All this must have done wonders for the Empire's international reputation, which had been steadily declining in the quarter-century since the death of Basil II; but the greatest benefit was to be felt at home. For years already, properly qualified judges and even trained civil servants had been in short supply. By the end of Constantine's reign the new university was producing a steady stream of highly educated young men on which the government could draw for its senior administrators. Their expertise would be more than ever necessary in the years to come.

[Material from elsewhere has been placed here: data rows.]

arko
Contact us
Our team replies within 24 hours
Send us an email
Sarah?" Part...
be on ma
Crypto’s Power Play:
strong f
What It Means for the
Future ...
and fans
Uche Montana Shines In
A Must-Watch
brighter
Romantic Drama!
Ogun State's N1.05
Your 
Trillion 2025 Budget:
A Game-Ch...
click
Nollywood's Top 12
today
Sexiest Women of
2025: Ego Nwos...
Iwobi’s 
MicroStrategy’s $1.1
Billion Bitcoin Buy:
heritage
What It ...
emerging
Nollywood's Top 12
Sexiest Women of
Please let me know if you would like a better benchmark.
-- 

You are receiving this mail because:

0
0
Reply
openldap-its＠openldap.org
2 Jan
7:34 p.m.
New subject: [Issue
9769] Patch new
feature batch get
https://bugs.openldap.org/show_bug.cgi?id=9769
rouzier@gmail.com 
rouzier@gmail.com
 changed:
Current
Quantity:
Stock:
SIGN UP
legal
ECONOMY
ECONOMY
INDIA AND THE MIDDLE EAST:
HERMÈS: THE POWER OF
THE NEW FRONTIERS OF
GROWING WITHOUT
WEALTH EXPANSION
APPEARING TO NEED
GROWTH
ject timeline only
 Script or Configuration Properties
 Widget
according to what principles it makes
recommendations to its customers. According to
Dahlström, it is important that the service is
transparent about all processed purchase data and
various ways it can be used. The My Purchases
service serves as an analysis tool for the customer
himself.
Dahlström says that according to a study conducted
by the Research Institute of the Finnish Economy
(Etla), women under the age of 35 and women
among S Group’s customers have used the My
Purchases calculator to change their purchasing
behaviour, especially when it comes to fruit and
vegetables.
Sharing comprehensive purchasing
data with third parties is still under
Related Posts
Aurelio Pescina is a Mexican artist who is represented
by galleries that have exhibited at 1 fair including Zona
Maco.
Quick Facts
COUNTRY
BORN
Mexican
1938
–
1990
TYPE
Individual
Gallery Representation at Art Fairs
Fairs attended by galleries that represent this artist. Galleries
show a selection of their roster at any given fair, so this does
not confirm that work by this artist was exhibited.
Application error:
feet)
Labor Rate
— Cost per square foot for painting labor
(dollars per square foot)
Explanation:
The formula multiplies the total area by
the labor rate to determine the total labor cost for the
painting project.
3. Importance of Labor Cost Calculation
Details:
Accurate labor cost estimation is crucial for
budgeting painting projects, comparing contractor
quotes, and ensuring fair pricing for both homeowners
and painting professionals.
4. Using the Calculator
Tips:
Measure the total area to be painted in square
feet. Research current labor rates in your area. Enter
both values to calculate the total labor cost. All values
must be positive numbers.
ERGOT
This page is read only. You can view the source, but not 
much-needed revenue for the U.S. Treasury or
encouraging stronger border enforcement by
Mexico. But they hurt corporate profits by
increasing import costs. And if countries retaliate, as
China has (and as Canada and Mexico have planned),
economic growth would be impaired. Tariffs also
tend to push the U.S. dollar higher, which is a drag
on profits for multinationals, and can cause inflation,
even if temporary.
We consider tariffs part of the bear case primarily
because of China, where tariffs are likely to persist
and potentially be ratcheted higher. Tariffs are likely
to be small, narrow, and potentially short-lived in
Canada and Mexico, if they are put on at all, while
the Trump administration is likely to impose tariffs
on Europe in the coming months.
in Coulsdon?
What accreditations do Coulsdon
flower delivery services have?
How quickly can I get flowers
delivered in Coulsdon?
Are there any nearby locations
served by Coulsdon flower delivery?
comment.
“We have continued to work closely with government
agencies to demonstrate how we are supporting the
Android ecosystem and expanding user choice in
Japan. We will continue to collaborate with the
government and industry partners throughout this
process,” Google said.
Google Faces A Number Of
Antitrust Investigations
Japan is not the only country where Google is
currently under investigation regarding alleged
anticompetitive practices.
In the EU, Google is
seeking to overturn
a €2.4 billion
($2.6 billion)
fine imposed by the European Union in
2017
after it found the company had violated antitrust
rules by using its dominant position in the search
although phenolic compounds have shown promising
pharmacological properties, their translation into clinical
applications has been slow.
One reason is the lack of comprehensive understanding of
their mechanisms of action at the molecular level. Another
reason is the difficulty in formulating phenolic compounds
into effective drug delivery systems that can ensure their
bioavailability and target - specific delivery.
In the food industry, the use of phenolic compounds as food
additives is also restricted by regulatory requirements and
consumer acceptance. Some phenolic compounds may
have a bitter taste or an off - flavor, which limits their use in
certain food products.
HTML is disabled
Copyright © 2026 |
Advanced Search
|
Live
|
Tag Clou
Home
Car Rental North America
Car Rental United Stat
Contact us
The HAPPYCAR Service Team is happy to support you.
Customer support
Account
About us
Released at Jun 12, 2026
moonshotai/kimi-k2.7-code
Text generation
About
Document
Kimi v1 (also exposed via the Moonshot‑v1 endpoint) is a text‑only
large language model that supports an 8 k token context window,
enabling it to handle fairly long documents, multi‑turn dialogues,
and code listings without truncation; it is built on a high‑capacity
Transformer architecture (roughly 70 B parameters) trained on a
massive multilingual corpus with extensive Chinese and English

Constantine IX never recovered his prestige after the departure of Humbert and his friends. He continued to be suspected (with good reason) of pro-Latin sympathies, and his lame and grovelling excuses to the Patriarch - in which he tried to put the blame on everyone but himself - impressed nobody. But in any case he was by now a pathetic figure. Soon after his humiliation he retired to his monastery of Manganes, where his tomb, next to the Sclerina's, was already awaiting him. It was, perhaps, the most sumptuous foundation that even Constantinople had ever seen. Psellus writes:
The building was decorated throughout with golden stars, like the vault of heaven, but whereas heaven has its stars only at intervals, here the surface was entirely covered with gold, issuing forth from its centre in a never-ending stream. Surrounding it were other, smaller buildings, surrounded completely or in part by cloisters. The ground everywhere was levelled, and stretched further than the eye could see. Then came a second circle of buildings, larger than the first, with lawns covered with flowers. .. There were fountains which filled basins of water; gardens, some of them hanging, others sloping down to the level ground; and a bath that was beautiful beyond description.
In this bath the Emperor would lie for several hours every day, in an attempt to find some relief from his constant pain; but some time in the autumn of 1054, with the air already growing chill, he stayed in too long. Pleurisy resulted. At first he seemed to recover, but then his condition began rapidly to deteriorate. He lingered on until the new year; then, on 11 January 105 5, he died.